What needs to be done - Pull out every line below holding the word "linecap".

Information provided -
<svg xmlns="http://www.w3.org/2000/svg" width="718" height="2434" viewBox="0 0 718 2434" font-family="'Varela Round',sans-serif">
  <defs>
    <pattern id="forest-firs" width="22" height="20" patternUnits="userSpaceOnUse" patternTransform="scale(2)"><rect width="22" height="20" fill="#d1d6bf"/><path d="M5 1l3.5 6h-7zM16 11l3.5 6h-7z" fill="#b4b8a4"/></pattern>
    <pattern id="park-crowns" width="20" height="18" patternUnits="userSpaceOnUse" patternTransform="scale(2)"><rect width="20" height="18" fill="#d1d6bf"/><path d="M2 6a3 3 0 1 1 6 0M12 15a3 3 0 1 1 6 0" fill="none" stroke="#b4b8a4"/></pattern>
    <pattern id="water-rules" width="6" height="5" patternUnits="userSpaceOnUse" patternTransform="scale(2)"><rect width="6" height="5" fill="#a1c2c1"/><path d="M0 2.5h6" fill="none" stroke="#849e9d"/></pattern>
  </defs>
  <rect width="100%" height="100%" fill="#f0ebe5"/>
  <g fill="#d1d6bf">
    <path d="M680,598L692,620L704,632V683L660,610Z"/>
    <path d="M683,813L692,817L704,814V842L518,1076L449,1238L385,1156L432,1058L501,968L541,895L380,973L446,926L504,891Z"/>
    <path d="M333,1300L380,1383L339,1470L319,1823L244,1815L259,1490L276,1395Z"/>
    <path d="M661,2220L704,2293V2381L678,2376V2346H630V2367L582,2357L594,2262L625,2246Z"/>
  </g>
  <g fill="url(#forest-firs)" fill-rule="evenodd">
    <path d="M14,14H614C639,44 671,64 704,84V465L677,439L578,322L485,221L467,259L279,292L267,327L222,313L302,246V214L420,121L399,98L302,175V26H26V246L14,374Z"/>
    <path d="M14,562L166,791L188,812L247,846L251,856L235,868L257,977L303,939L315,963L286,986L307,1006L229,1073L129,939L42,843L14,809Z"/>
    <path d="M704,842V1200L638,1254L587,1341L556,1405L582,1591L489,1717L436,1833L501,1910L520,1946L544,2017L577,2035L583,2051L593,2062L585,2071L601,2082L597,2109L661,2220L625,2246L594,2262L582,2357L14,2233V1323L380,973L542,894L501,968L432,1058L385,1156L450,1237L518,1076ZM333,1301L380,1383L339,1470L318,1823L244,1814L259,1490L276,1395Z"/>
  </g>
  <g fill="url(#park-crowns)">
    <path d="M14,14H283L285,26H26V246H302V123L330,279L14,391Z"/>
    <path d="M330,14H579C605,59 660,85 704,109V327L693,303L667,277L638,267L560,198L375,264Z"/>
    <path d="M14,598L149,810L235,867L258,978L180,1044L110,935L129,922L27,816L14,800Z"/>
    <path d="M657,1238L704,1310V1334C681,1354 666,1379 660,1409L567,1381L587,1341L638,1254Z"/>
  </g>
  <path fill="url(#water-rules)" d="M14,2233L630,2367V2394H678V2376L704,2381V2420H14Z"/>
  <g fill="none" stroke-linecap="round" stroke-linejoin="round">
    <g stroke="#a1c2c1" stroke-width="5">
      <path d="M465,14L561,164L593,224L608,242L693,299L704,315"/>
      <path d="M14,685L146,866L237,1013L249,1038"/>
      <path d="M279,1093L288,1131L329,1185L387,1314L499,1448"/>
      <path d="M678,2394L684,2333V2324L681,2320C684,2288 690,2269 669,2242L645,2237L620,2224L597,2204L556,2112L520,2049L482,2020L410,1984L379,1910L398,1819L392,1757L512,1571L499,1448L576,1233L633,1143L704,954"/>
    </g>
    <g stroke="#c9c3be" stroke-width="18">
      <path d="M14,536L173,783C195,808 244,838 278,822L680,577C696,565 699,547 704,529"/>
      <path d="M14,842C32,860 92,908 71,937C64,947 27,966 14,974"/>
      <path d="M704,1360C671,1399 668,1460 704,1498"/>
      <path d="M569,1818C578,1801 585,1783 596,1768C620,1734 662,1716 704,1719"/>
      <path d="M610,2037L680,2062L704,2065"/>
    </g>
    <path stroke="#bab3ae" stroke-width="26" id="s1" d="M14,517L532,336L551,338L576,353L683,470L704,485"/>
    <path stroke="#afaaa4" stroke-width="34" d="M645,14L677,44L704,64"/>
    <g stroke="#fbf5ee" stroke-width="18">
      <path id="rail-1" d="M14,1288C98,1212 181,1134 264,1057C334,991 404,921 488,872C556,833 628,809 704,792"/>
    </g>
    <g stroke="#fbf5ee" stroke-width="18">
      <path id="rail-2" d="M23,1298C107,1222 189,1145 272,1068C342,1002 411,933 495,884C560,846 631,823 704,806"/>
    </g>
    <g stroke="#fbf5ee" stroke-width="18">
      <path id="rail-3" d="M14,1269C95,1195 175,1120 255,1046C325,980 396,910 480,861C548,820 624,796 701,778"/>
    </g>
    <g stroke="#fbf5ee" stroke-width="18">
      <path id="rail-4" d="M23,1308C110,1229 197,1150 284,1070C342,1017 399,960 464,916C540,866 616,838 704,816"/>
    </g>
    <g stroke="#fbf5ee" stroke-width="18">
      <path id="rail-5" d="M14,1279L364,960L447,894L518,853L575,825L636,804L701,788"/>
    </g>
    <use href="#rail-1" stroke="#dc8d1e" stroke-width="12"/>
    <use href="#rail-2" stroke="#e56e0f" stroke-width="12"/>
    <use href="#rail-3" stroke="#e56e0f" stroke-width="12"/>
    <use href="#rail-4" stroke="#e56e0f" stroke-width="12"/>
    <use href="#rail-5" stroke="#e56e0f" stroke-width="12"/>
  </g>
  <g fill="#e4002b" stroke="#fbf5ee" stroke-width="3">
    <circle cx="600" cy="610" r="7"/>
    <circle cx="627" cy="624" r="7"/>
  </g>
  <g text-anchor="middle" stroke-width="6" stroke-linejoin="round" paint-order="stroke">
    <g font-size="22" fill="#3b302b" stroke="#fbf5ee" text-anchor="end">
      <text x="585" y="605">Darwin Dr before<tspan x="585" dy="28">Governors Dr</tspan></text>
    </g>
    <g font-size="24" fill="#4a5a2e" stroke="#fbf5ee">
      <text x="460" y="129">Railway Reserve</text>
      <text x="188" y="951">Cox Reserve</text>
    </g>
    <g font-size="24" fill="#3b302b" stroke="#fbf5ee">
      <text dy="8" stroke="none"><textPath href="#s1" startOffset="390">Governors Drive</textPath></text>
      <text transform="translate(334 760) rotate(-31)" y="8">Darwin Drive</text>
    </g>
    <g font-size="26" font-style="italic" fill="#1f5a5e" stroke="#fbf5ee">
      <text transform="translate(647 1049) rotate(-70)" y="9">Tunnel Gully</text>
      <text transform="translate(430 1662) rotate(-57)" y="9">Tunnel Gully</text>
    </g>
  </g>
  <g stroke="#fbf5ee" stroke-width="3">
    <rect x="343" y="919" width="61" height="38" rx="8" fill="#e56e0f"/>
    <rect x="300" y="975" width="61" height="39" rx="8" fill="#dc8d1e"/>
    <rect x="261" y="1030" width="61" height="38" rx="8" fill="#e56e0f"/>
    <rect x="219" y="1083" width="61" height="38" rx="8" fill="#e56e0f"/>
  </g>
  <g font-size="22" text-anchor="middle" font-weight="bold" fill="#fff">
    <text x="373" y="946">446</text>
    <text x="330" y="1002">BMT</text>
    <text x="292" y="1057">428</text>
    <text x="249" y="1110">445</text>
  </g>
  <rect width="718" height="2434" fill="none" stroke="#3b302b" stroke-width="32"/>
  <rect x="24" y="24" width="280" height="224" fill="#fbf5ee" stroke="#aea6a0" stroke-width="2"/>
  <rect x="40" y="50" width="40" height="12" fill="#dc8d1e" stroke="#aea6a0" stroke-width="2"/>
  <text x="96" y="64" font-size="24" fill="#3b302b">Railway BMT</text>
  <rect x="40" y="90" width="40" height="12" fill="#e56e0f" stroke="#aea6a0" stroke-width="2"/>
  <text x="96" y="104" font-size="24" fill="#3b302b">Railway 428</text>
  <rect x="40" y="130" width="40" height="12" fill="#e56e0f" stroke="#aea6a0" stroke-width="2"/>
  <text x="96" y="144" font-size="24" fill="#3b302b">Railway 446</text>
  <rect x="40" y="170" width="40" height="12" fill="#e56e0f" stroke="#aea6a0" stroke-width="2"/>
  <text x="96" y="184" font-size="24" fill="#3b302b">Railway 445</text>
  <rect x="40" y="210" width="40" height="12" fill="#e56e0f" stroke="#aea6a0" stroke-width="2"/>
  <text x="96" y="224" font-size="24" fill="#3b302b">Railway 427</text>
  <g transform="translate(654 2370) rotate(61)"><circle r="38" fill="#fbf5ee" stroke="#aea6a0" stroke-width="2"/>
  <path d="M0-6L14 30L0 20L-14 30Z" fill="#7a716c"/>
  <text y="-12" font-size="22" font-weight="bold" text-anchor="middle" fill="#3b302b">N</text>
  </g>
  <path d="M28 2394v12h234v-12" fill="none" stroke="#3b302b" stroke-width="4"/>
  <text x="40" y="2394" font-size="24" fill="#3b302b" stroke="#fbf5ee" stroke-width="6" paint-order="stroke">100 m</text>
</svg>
...
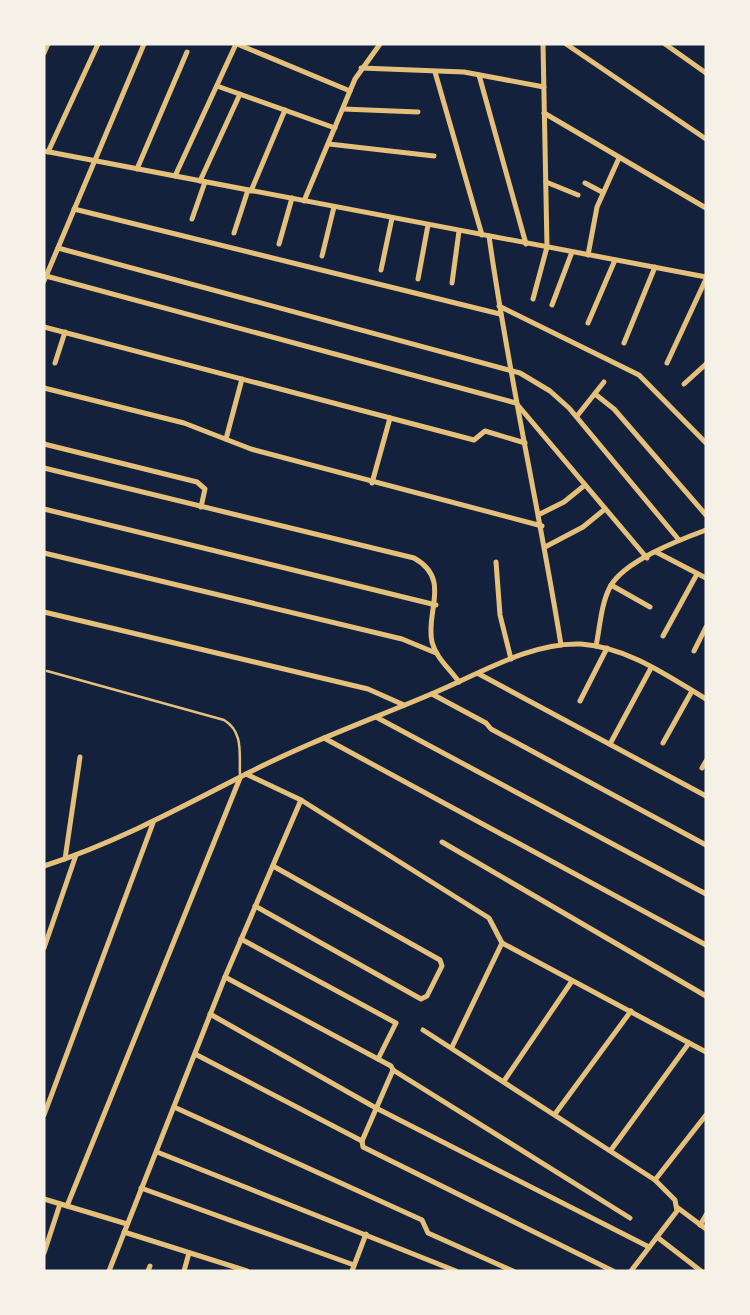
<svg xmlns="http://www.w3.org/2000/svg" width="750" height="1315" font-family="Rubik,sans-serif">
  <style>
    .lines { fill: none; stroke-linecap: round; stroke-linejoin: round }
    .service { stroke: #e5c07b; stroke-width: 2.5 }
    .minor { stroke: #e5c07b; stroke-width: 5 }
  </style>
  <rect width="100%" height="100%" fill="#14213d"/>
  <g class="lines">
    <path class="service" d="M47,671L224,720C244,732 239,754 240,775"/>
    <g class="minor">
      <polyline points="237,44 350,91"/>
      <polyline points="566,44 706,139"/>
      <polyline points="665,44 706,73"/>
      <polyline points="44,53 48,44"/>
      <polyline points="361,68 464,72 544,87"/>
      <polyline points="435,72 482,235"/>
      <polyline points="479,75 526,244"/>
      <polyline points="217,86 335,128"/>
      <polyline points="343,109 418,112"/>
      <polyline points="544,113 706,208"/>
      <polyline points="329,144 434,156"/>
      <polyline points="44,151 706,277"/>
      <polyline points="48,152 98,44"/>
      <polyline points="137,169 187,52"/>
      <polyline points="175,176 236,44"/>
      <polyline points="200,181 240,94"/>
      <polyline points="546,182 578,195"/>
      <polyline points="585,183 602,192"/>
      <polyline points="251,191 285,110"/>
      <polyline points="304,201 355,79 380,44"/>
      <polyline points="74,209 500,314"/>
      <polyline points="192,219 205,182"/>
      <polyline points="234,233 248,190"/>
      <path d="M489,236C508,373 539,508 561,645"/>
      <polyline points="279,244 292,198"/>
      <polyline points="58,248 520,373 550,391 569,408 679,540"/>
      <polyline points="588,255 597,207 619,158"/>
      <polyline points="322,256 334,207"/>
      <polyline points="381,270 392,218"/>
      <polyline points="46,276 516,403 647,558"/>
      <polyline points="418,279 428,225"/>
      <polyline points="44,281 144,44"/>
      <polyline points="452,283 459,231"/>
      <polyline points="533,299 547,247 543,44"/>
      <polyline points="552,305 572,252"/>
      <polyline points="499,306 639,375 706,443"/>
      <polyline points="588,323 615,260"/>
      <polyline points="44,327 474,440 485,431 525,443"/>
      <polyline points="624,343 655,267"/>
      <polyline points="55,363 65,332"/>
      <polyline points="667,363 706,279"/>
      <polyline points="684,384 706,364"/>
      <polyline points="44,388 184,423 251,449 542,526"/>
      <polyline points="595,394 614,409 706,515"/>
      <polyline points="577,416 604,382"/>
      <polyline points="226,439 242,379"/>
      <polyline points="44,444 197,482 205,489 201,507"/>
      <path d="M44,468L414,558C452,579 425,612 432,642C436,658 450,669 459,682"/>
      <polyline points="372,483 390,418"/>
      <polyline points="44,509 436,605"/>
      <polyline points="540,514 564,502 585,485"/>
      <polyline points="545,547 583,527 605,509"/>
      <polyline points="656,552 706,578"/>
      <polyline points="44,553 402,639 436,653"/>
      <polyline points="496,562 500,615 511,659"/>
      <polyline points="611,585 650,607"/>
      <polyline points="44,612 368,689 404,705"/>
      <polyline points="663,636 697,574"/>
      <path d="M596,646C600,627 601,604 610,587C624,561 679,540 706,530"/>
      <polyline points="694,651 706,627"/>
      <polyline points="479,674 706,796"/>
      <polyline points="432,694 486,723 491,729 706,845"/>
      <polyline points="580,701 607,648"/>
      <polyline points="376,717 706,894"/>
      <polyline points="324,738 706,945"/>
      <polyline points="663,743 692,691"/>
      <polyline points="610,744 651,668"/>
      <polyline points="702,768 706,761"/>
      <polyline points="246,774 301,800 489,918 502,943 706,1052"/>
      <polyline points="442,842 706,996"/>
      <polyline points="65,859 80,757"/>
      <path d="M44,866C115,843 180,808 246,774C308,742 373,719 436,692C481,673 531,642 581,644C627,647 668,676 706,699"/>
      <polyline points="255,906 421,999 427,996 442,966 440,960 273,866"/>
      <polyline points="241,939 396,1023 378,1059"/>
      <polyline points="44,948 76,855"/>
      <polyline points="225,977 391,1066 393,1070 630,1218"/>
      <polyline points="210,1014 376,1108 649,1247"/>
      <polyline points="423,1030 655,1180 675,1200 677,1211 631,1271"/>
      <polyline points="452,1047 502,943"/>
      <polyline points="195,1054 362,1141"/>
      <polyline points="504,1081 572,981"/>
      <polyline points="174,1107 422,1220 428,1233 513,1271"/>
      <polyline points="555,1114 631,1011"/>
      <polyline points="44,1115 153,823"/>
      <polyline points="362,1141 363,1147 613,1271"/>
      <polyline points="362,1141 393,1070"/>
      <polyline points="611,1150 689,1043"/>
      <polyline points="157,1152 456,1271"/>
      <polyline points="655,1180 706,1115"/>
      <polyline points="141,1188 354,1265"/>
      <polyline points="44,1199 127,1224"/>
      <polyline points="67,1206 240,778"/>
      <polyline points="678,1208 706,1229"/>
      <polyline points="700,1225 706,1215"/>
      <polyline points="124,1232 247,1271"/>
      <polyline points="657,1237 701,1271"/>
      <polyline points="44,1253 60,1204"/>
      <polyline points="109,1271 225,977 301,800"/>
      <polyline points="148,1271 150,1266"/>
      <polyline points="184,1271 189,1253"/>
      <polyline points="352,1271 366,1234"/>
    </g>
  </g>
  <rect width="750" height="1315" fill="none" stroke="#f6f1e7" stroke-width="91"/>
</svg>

Response below -
  <g fill="none" stroke-linecap="round" stroke-linejoin="round">
    .lines { fill: none; stroke-linecap: round; stroke-linejoin: round }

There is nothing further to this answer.